### To do
What is the number of lines below that contain the word "names"? Respond with that number alone.

### Provided records
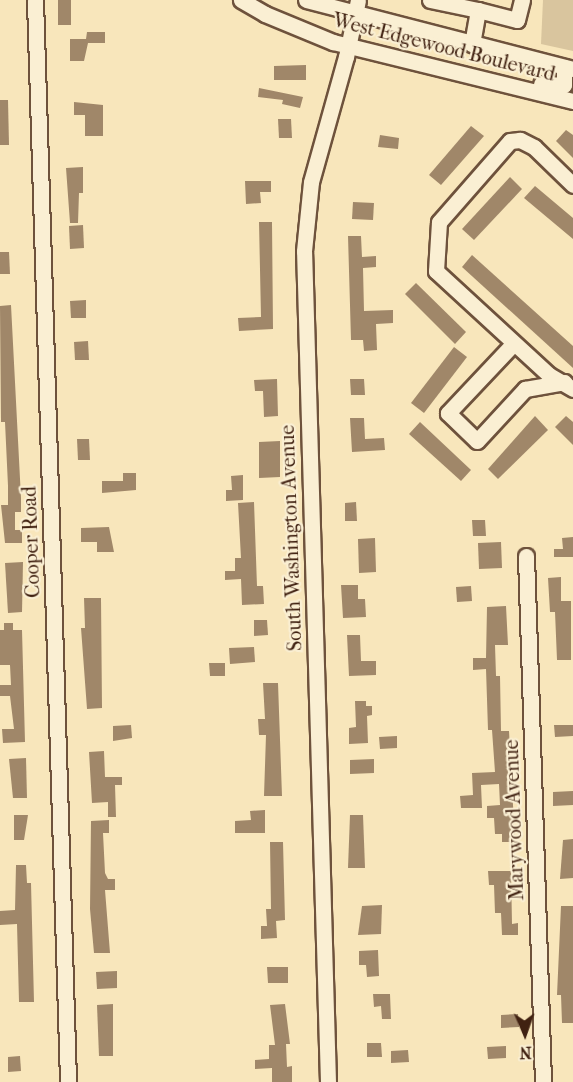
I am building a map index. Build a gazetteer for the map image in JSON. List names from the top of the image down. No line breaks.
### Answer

---

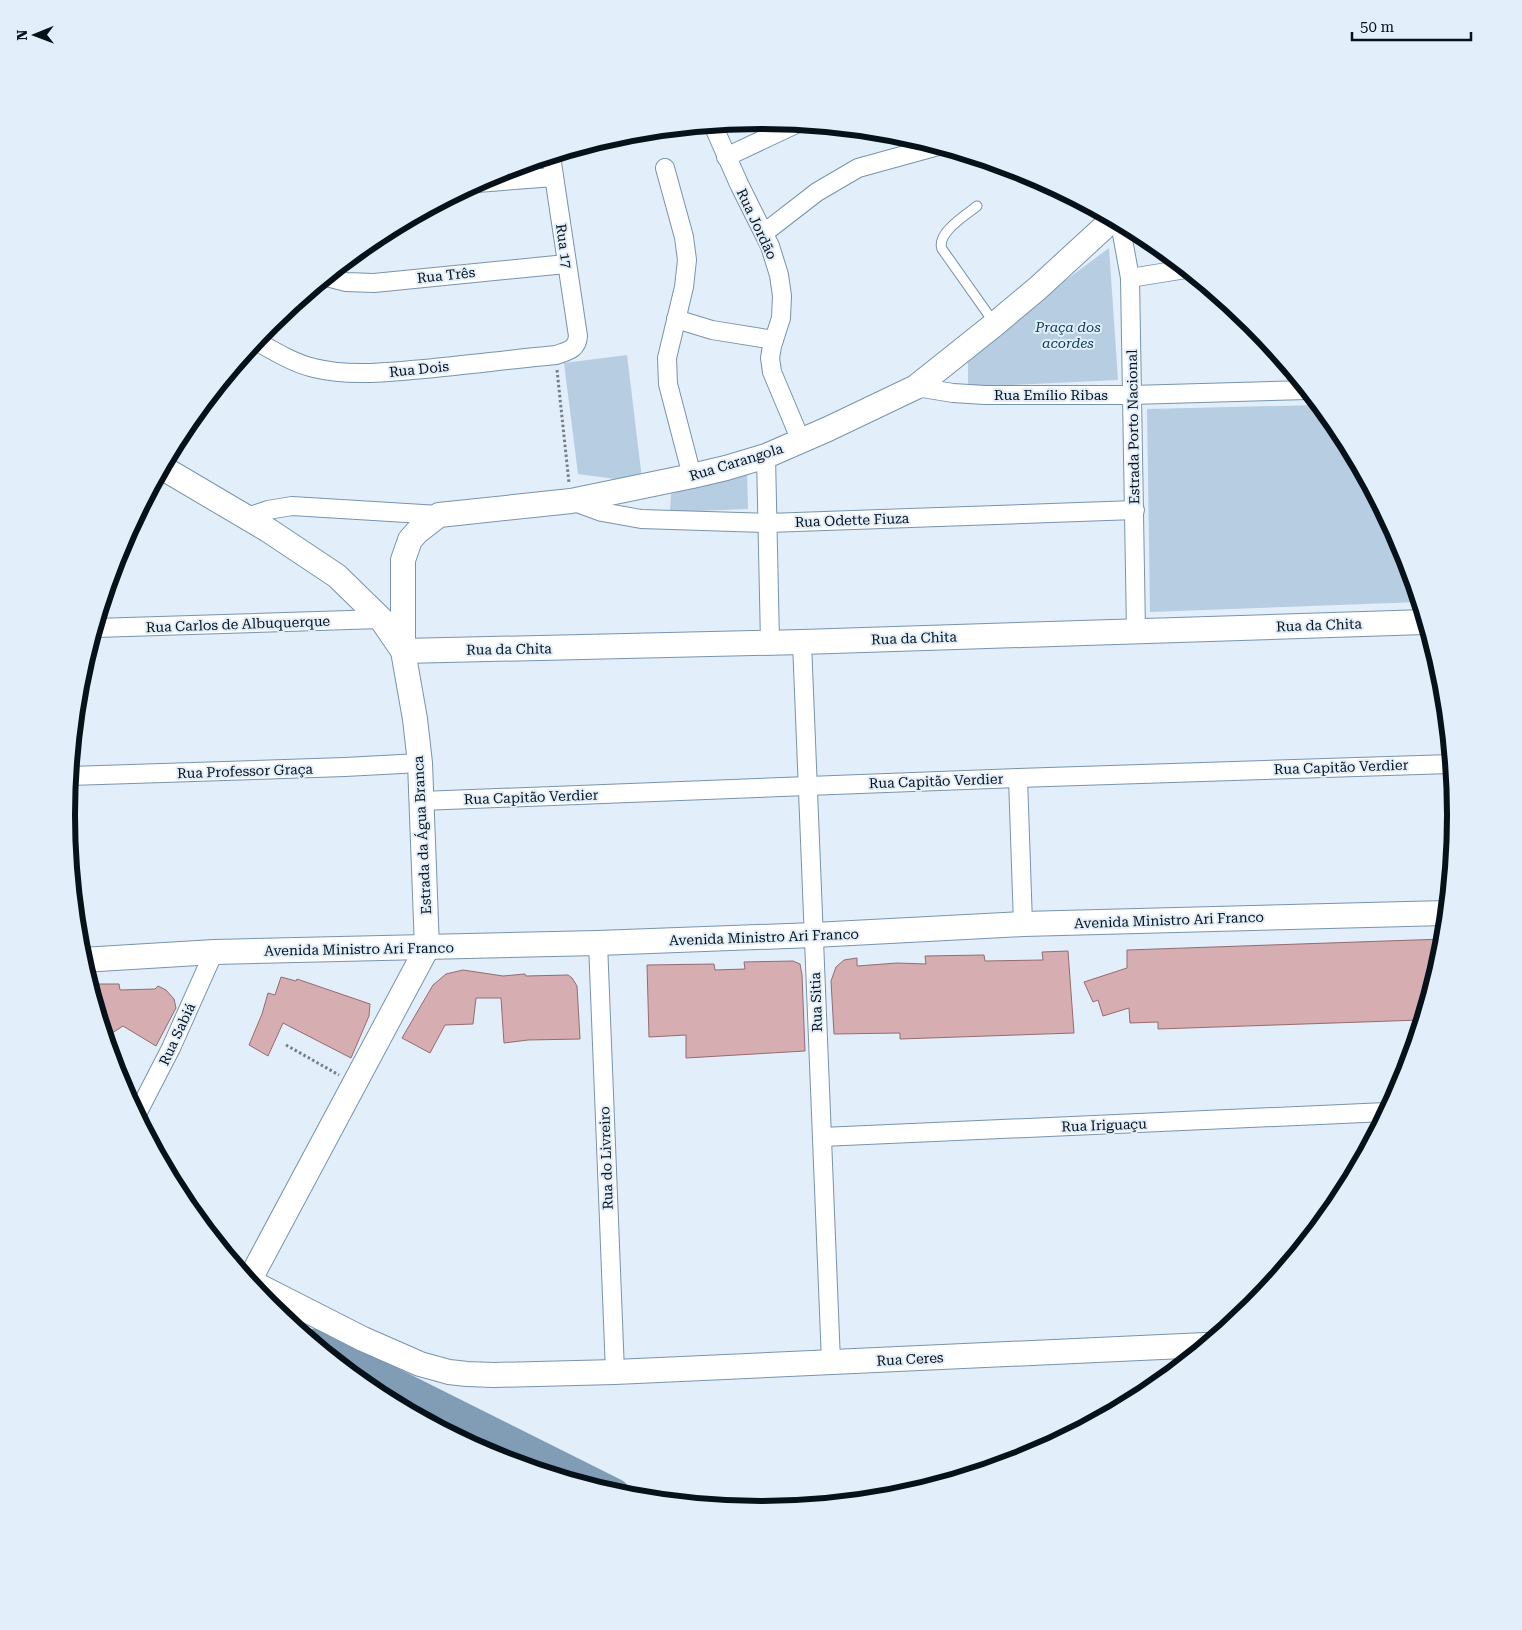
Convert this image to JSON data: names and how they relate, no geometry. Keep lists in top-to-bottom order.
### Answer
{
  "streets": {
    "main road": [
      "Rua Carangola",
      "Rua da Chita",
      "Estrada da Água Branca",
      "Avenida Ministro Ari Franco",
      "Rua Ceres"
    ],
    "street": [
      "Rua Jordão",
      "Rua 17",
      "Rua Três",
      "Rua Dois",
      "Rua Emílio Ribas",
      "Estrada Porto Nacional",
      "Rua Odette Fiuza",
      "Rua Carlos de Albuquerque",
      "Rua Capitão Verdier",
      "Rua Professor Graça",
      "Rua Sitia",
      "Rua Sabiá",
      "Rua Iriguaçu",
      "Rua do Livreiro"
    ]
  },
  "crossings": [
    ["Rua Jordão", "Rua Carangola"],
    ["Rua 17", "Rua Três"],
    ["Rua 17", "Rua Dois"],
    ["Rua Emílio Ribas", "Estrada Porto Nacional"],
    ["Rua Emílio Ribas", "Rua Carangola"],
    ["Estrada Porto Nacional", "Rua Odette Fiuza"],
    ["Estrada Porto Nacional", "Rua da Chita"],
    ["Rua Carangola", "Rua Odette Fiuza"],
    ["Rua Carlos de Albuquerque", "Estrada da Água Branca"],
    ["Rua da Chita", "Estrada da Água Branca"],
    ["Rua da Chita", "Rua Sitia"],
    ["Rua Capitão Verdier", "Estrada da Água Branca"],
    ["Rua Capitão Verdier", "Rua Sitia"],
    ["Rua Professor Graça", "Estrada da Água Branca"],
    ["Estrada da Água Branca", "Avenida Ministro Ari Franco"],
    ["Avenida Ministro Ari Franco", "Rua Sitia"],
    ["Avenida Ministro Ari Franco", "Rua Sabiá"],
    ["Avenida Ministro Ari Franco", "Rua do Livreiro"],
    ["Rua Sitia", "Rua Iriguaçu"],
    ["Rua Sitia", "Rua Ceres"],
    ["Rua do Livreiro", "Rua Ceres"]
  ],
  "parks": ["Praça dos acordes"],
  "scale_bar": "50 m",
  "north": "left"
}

### Response below
2